┌─ Material for the task

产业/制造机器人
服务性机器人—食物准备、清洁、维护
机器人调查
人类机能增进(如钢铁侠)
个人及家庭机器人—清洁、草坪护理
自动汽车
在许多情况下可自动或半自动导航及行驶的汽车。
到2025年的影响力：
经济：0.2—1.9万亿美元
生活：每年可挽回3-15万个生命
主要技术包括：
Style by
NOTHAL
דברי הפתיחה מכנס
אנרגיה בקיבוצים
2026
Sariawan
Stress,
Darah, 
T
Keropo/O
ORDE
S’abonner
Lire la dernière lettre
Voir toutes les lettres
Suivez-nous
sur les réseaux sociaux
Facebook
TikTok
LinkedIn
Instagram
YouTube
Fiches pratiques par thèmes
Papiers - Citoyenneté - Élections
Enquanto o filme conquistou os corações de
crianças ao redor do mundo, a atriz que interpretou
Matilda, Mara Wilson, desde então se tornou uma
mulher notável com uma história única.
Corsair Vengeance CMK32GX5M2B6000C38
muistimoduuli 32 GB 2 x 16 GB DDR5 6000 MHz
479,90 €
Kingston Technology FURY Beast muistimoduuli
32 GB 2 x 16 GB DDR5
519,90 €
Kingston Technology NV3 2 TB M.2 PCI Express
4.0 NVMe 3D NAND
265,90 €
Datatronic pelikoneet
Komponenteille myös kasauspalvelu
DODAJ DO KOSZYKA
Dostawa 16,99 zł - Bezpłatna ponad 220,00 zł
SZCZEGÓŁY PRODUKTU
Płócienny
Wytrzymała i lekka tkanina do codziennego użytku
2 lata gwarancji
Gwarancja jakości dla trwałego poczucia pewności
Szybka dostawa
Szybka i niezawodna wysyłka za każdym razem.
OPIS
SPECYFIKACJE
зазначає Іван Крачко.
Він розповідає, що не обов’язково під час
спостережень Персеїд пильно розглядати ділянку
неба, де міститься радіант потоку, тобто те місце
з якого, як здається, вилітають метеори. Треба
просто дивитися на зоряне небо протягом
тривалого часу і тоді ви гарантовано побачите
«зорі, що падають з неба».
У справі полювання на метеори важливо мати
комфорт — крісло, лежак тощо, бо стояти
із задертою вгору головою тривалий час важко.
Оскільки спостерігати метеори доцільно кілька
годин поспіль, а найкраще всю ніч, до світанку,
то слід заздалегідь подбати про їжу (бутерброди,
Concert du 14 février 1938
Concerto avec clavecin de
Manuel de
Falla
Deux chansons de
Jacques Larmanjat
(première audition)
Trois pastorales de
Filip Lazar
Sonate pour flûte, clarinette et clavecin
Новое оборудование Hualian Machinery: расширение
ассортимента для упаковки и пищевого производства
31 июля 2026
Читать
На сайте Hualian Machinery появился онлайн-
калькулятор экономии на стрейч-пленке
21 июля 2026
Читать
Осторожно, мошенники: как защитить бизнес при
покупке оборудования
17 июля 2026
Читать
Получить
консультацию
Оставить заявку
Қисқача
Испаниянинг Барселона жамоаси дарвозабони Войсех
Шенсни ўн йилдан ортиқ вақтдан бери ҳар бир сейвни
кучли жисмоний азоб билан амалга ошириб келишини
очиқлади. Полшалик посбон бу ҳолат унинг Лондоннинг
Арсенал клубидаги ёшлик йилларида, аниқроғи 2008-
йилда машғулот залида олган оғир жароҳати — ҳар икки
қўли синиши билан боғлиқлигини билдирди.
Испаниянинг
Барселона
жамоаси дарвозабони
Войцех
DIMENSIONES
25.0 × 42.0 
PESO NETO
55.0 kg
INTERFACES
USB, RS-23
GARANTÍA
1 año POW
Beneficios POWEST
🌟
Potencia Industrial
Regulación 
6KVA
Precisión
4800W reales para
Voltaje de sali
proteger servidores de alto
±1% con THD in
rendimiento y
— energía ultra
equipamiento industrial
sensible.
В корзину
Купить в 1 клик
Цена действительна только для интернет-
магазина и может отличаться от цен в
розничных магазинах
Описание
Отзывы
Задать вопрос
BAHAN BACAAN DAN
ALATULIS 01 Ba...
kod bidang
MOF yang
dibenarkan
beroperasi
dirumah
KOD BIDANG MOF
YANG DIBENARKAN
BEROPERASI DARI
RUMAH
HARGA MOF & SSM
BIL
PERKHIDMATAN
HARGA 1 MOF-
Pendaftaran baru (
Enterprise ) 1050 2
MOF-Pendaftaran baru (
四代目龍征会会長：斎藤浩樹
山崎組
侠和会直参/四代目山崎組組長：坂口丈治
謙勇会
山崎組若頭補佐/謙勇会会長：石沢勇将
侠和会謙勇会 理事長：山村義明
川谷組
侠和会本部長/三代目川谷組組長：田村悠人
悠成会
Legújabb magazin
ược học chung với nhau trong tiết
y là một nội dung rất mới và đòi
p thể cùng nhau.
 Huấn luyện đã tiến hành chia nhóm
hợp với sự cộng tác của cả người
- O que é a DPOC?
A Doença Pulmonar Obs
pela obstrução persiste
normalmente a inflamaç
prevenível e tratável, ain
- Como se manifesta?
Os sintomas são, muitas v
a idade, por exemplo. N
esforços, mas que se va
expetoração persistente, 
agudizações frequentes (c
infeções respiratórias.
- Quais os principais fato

└─

> **Your objective**: Please format the text read from all the items above as one numbered list, one line per entry, with blank lines left out.

> **Exercise result**:
1. 产业/制造机器人
2. 服务性机器人—食物准备、清洁、维护
3. 机器人调查
4. 人类机能增进(如钢铁侠)
5. 个人及家庭机器人—清洁、草坪护理
6. 自动汽车
7. 在许多情况下可自动或半自动导航及行驶的汽车。
8. 到2025年的影响力：
9. 经济：0.2—1.9万亿美元
10. 生活：每年可挽回3-15万个生命
11. 主要技术包括：
12. Style by
13. NOTHAL
14. דברי הפתיחה מכנס
15. אנרגיה בקיבוצים
16. 2026
17. Sariawan
18. Stress,
19. Darah, 
20. T
21. Keropo/O
22. ORDE
23. S’abonner
24. Lire la dernière lettre
25. Voir toutes les lettres
26. Suivez-nous
27. sur les réseaux sociaux
28. Facebook
29. TikTok
30. LinkedIn
31. Instagram
32. YouTube
33. Fiches pratiques par thèmes
34. Papiers - Citoyenneté - Élections
35. Enquanto o filme conquistou os corações de
36. crianças ao redor do mundo, a atriz que interpretou
37. Matilda, Mara Wilson, desde então se tornou uma
38. mulher notável com uma história única.
39. Corsair Vengeance CMK32GX5M2B6000C38
40. muistimoduuli 32 GB 2 x 16 GB DDR5 6000 MHz
41. 479,90 €
42. Kingston Technology FURY Beast muistimoduuli
43. 32 GB 2 x 16 GB DDR5
44. 519,90 €
45. Kingston Technology NV3 2 TB M.2 PCI Express
46. 4.0 NVMe 3D NAND
47. 265,90 €
48. Datatronic pelikoneet
49. Komponenteille myös kasauspalvelu
50. DODAJ DO KOSZYKA
51. Dostawa 16,99 zł - Bezpłatna ponad 220,00 zł
52. SZCZEGÓŁY PRODUKTU
53. Płócienny
54. Wytrzymała i lekka tkanina do codziennego użytku
55. 2 lata gwarancji
56. Gwarancja jakości dla trwałego poczucia pewności
57. Szybka dostawa
58. Szybka i niezawodna wysyłka za każdym razem.
59. OPIS
60. SPECYFIKACJE
61. зазначає Іван Крачко.
62. Він розповідає, що не обов’язково під час
63. спостережень Персеїд пильно розглядати ділянку
64. неба, де міститься радіант потоку, тобто те місце
65. з якого, як здається, вилітають метеори. Треба
66. просто дивитися на зоряне небо протягом
67. тривалого часу і тоді ви гарантовано побачите
68. «зорі, що падають з неба».
69. У справі полювання на метеори важливо мати
70. комфорт — крісло, лежак тощо, бо стояти
71. із задертою вгору головою тривалий час важко.
72. Оскільки спостерігати метеори доцільно кілька
73. годин поспіль, а найкраще всю ніч, до світанку,
74. то слід заздалегідь подбати про їжу (бутерброди,
75. Concert du 14 février 1938
76. Concerto avec clavecin de
77. Manuel de
78. Falla
79. Deux chansons de
80. Jacques Larmanjat
81. (première audition)
82. Trois pastorales de
83. Filip Lazar
84. Sonate pour flûte, clarinette et clavecin
85. Новое оборудование Hualian Machinery: расширение
86. ассортимента для упаковки и пищевого производства
87. 31 июля 2026
88. Читать
89. На сайте Hualian Machinery появился онлайн-
90. калькулятор экономии на стрейч-пленке
91. 21 июля 2026
92. Читать
93. Осторожно, мошенники: как защитить бизнес при
94. покупке оборудования
95. 17 июля 2026
96. Читать
97. Получить
98. консультацию
99. Оставить заявку
100. Қисқача
101. Испаниянинг Барселона жамоаси дарвозабони Войсех
102. Шенсни ўн йилдан ортиқ вақтдан бери ҳар бир сейвни
103. кучли жисмоний азоб билан амалга ошириб келишини
104. очиқлади. Полшалик посбон бу ҳолат унинг Лондоннинг
105. Арсенал клубидаги ёшлик йилларида, аниқроғи 2008-
106. йилда машғулот залида олган оғир жароҳати — ҳар икки
107. қўли синиши билан боғлиқлигини билдирди.
108. Испаниянинг
109. Барселона
110. жамоаси дарвозабони
111. Войцех
112. DIMENSIONES
113. 25.0 × 42.0 
114. PESO NETO
115. 55.0 kg
116. INTERFACES
117. USB, RS-23
118. GARANTÍA
119. 1 año POW
120. Beneficios POWEST
121. 🌟
122. Potencia Industrial
123. Regulación 
124. 6KVA
125. Precisión
126. 4800W reales para
127. Voltaje de sali
128. proteger servidores de alto
129. ±1% con THD in
130. rendimiento y
131. — energía ultra
132. equipamiento industrial
133. sensible.
134. В корзину
135. Купить в 1 клик
136. Цена действительна только для интернет-
137. магазина и может отличаться от цен в
138. розничных магазинах
139. Описание
140. Отзывы
141. Задать вопрос
142. BAHAN BACAAN DAN
143. ALATULIS 01 Ba...
144. kod bidang
145. MOF yang
146. dibenarkan
147. beroperasi
148. dirumah
149. KOD BIDANG MOF
150. YANG DIBENARKAN
151. BEROPERASI DARI
152. RUMAH
153. HARGA MOF & SSM
154. BIL
155. PERKHIDMATAN
156. HARGA 1 MOF-
157. Pendaftaran baru (
158. Enterprise ) 1050 2
159. MOF-Pendaftaran baru (
160. 四代目龍征会会長：斎藤浩樹
161. 山崎組
162. 侠和会直参/四代目山崎組組長：坂口丈治
163. 謙勇会
164. 山崎組若頭補佐/謙勇会会長：石沢勇将
165. 侠和会謙勇会 理事長：山村義明
166. 川谷組
167. 侠和会本部長/三代目川谷組組長：田村悠人
168. 悠成会
169. Legújabb magazin
170. ược học chung với nhau trong tiết
171. y là một nội dung rất mới và đòi
172. p thể cùng nhau.
173.  Huấn luyện đã tiến hành chia nhóm
174. hợp với sự cộng tác của cả người
175. - O que é a DPOC?
176. A Doença Pulmonar Obs
177. pela obstrução persiste
178. normalmente a inflamaç
179. prevenível e tratável, ain
180. - Como se manifesta?
181. Os sintomas são, muitas v
182. a idade, por exemplo. N
183. esforços, mas que se va
184. expetoração persistente, 
185. agudizações frequentes (c
186. infeções respiratórias.
187. - Quais os principais fato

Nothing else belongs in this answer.